■ Task objective: Set down each entry exactly as given; pictures should not appear in the copy.

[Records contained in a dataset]

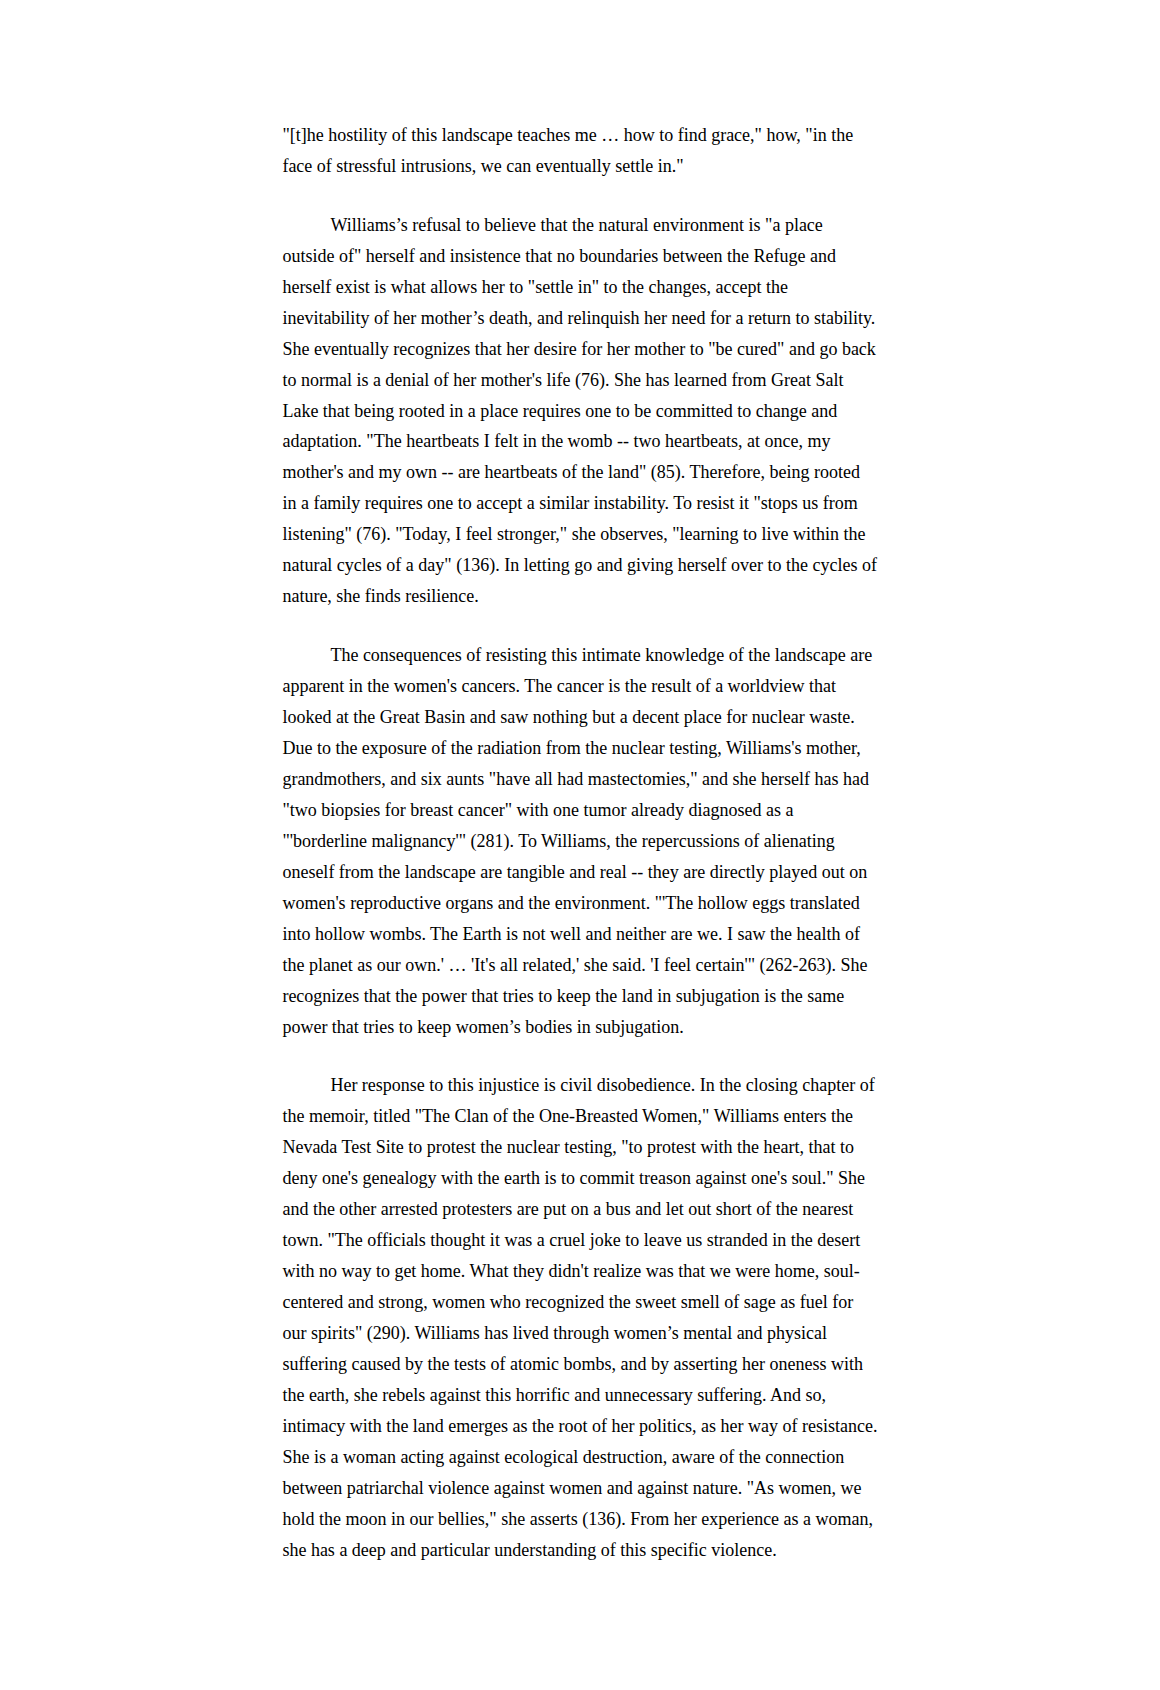"[t]he hostility of this landscape teaches me … how to find grace," how, "in the face of stressful intrusions, we can eventually settle in."
Williams’s refusal to believe that the natural environment is "a place outside of" herself and insistence that no boundaries between the Refuge and herself exist is what allows her to "settle in" to the changes, accept the inevitability of her mother’s death, and relinquish her need for a return to stability. She eventually recognizes that her desire for her mother to "be cured" and go back to normal is a denial of her mother's life (76). She has learned from Great Salt Lake that being rooted in a place requires one to be committed to change and adaptation. "The heartbeats I felt in the womb -- two heartbeats, at once, my mother's and my own -- are heartbeats of the land" (85). Therefore, being rooted in a family requires one to accept a similar instability. To resist it "stops us from listening" (76). "Today, I feel stronger," she observes, "learning to live within the natural cycles of a day" (136). In letting go and giving herself over to the cycles of nature, she finds resilience.
The consequences of resisting this intimate knowledge of the landscape are apparent in the women's cancers. The cancer is the result of a worldview that looked at the Great Basin and saw nothing but a decent place for nuclear waste. Due to the exposure of the radiation from the nuclear testing, Williams's mother, grandmothers, and six aunts "have all had mastectomies," and she herself has had "two biopsies for breast cancer" with one tumor already diagnosed as a "'borderline malignancy'" (281). To Williams, the repercussions of alienating oneself from the landscape are tangible and real -- they are directly played out on women's reproductive organs and the environment. "'The hollow eggs translated into hollow wombs. The Earth is not well and neither are we. I saw the health of the planet as our own.' … 'It's all related,' she said. 'I feel certain'" (262-263). She recognizes that the power that tries to keep the land in subjugation is the same power that tries to keep women’s bodies in subjugation.
Her response to this injustice is civil disobedience. In the closing chapter of the memoir, titled "The Clan of the One-Breasted Women," Williams enters the Nevada Test Site to protest the nuclear testing, "to protest with the heart, that to deny one's genealogy with the earth is to commit treason against one's soul." She and the other arrested protesters are put on a bus and let out short of the nearest town. "The officials thought it was a cruel joke to leave us stranded in the desert with no way to get home. What they didn't realize was that we were home, soul-centered and strong, women who recognized the sweet smell of sage as fuel for our spirits" (290). Williams has lived through women’s mental and physical suffering caused by the tests of atomic bombs, and by asserting her oneness with the earth, she rebels against this horrific and unnecessary suffering. And so, intimacy with the land emerges as the root of her politics, as her way of resistance. She is a woman acting against ecological destruction, aware of the connection between patriarchal violence against women and against nature. "As women, we hold the moon in our bellies," she asserts (136). From her experience as a woman, she has a deep and particular understanding of this specific violence.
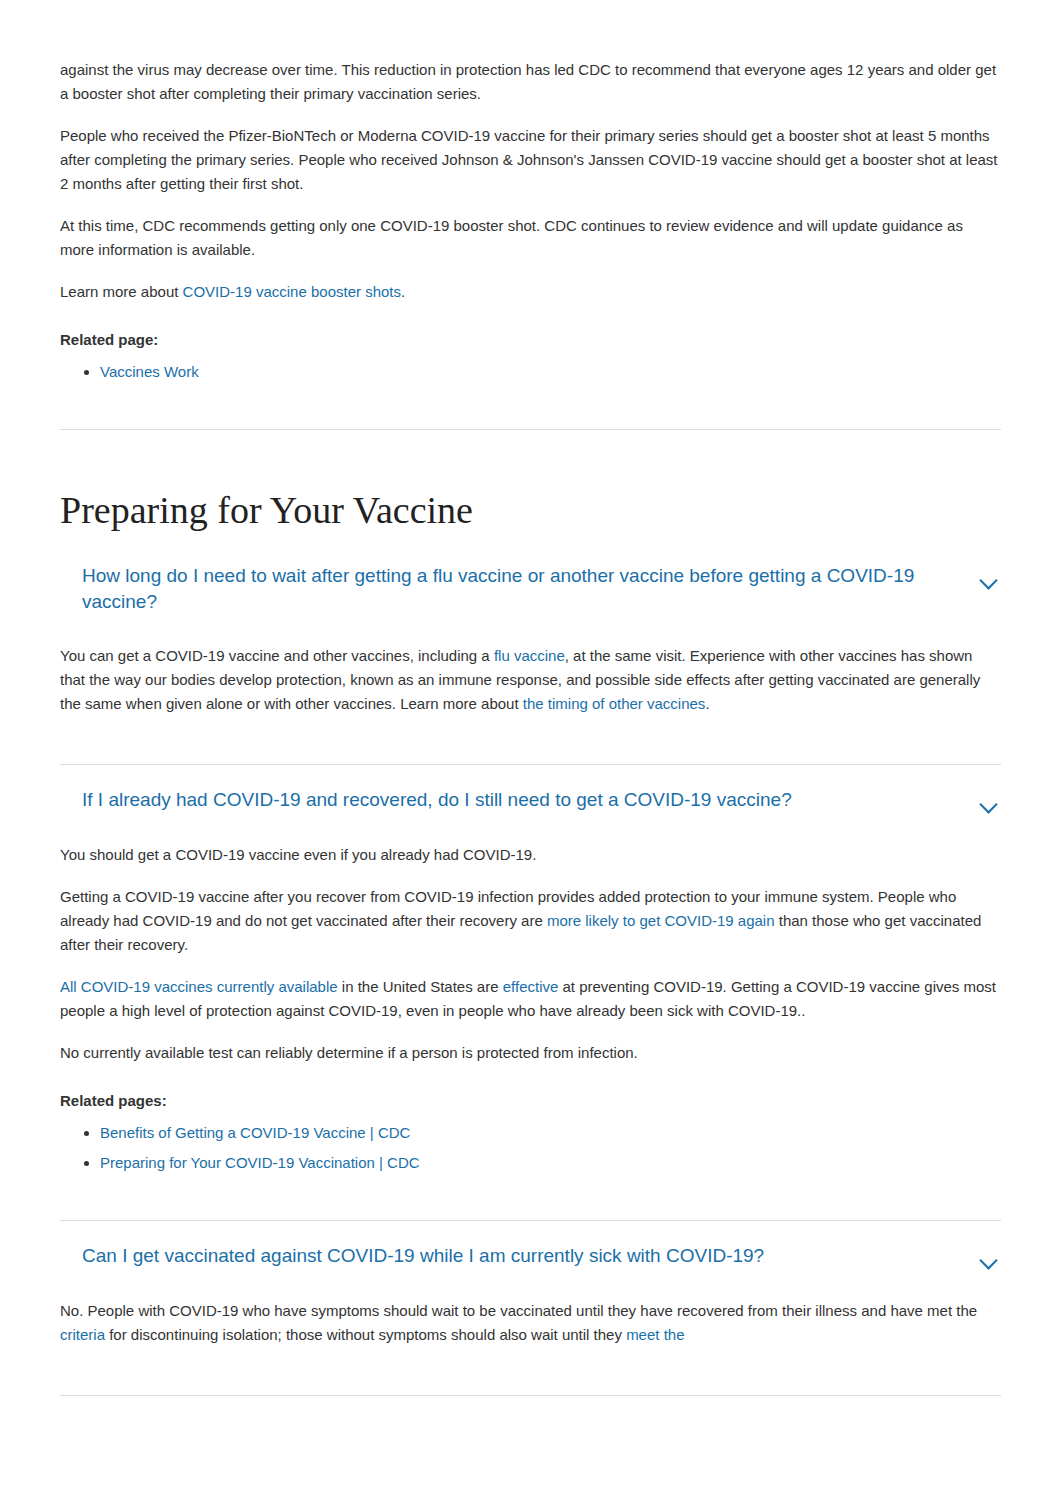against the virus may decrease over time. This reduction in protection has led CDC to recommend that everyone ages 12 years and older get a booster shot after completing their primary vaccination series.
People who received the Pfizer-BioNTech or Moderna COVID-19 vaccine for their primary series should get a booster shot at least 5 months after completing the primary series. People who received Johnson & Johnson's Janssen COVID-19 vaccine should get a booster shot at least 2 months after getting their first shot.
At this time, CDC recommends getting only one COVID-19 booster shot. CDC continues to review evidence and will update guidance as more information is available.
Learn more about COVID-19 vaccine booster shots.
Related page:
Vaccines Work
Preparing for Your Vaccine
How long do I need to wait after getting a flu vaccine or another vaccine before getting a COVID-19 vaccine?
You can get a COVID-19 vaccine and other vaccines, including a flu vaccine, at the same visit. Experience with other vaccines has shown that the way our bodies develop protection, known as an immune response, and possible side effects after getting vaccinated are generally the same when given alone or with other vaccines. Learn more about the timing of other vaccines.
If I already had COVID-19 and recovered, do I still need to get a COVID-19 vaccine?
You should get a COVID-19 vaccine even if you already had COVID-19.
Getting a COVID-19 vaccine after you recover from COVID-19 infection provides added protection to your immune system. People who already had COVID-19 and do not get vaccinated after their recovery are more likely to get COVID-19 again than those who get vaccinated after their recovery.
All COVID-19 vaccines currently available in the United States are effective at preventing COVID-19. Getting a COVID-19 vaccine gives most people a high level of protection against COVID-19, even in people who have already been sick with COVID-19..
No currently available test can reliably determine if a person is protected from infection.
Related pages:
Benefits of Getting a COVID-19 Vaccine | CDC
Preparing for Your COVID-19 Vaccination | CDC
Can I get vaccinated against COVID-19 while I am currently sick with COVID-19?
No. People with COVID-19 who have symptoms should wait to be vaccinated until they have recovered from their illness and have met the criteria for discontinuing isolation; those without symptoms should also wait until they meet the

■ Task answer:
"[t]he hostility of this landscape teaches me … how to find grace," how, "in the face of stressful intrusions, we can eventually settle in."
Williams’s refusal to believe that the natural environment is "a place outside of" herself and insistence that no boundaries between the Refuge and herself exist is what allows her to "settle in" to the changes, accept the inevitability of her mother’s death, and relinquish her need for a return to stability. She eventually recognizes that her desire for her mother to "be cured" and go back to normal is a denial of her mother's life (76). She has learned from Great Salt Lake that being rooted in a place requires one to be committed to change and adaptation. "The heartbeats I felt in the womb -- two heartbeats, at once, my mother's and my own -- are heartbeats of the land" (85). Therefore, being rooted in a family requires one to accept a similar instability. To resist it "stops us from listening" (76). "Today, I feel stronger," she observes, "learning to live within the natural cycles of a day" (136). In letting go and giving herself over to the cycles of nature, she finds resilience.
The consequences of resisting this intimate knowledge of the landscape are apparent in the women's cancers. The cancer is the result of a worldview that looked at the Great Basin and saw nothing but a decent place for nuclear waste. Due to the exposure of the radiation from the nuclear testing, Williams's mother, grandmothers, and six aunts "have all had mastectomies," and she herself has had "two biopsies for breast cancer" with one tumor already diagnosed as a "'borderline malignancy'" (281). To Williams, the repercussions of alienating oneself from the landscape are tangible and real -- they are directly played out on women's reproductive organs and the environment. "'The hollow eggs translated into hollow wombs. The Earth is not well and neither are we. I saw the health of the planet as our own.' … 'It's all related,' she said. 'I feel certain'" (262-263). She recognizes that the power that tries to keep the land in subjugation is the same power that tries to keep women’s bodies in subjugation.
Her response to this injustice is civil disobedience. In the closing chapter of the memoir, titled "The Clan of the One-Breasted Women," Williams enters the Nevada Test Site to protest the nuclear testing, "to protest with the heart, that to deny one's genealogy with the earth is to commit treason against one's soul." She and the other arrested protesters are put on a bus and let out short of the nearest town. "The officials thought it was a cruel joke to leave us stranded in the desert with no way to get home. What they didn't realize was that we were home, soul-centered and strong, women who recognized the sweet smell of sage as fuel for our spirits" (290). Williams has lived through women’s mental and physical suffering caused by the tests of atomic bombs, and by asserting her oneness with the earth, she rebels against this horrific and unnecessary suffering. And so, intimacy with the land emerges as the root of her politics, as her way of resistance. She is a woman acting against ecological destruction, aware of the connection between patriarchal violence against women and against nature. "As women, we hold the moon in our bellies," she asserts (136). From her experience as a woman, she has a deep and particular understanding of this specific violence.
against the virus may decrease over time. This reduction in protection has led CDC to recommend that everyone ages 12 years and older get a booster shot after completing their primary vaccination series.
People who received the Pfizer-BioNTech or Moderna COVID-19 vaccine for their primary series should get a booster shot at least 5 months after completing the primary series. People who received Johnson & Johnson's Janssen COVID-19 vaccine should get a booster shot at least 2 months after getting their first shot.
At this time, CDC recommends getting only one COVID-19 booster shot. CDC continues to review evidence and will update guidance as more information is available.
Learn more about COVID-19 vaccine booster shots.
Related page:
Vaccines Work
Preparing for Your Vaccine
How long do I need to wait after getting a flu vaccine or another vaccine before getting a COVID-19 vaccine?
You can get a COVID-19 vaccine and other vaccines, including a flu vaccine, at the same visit. Experience with other vaccines has shown that the way our bodies develop protection, known as an immune response, and possible side effects after getting vaccinated are generally the same when given alone or with other vaccines. Learn more about the timing of other vaccines.
If I already had COVID-19 and recovered, do I still need to get a COVID-19 vaccine?
You should get a COVID-19 vaccine even if you already had COVID-19.
Getting a COVID-19 vaccine after you recover from COVID-19 infection provides added protection to your immune system. People who already had COVID-19 and do not get vaccinated after their recovery are more likely to get COVID-19 again than those who get vaccinated after their recovery.
All COVID-19 vaccines currently available in the United States are effective at preventing COVID-19. Getting a COVID-19 vaccine gives most people a high level of protection against COVID-19, even in people who have already been sick with COVID-19..
No currently available test can reliably determine if a person is protected from infection.
Related pages:
Benefits of Getting a COVID-19 Vaccine | CDC
Preparing for Your COVID-19 Vaccination | CDC
Can I get vaccinated against COVID-19 while I am currently sick with COVID-19?
No. People with COVID-19 who have symptoms should wait to be vaccinated until they have recovered from their illness and have met the criteria for discontinuing isolation; those without symptoms should also wait until they meet the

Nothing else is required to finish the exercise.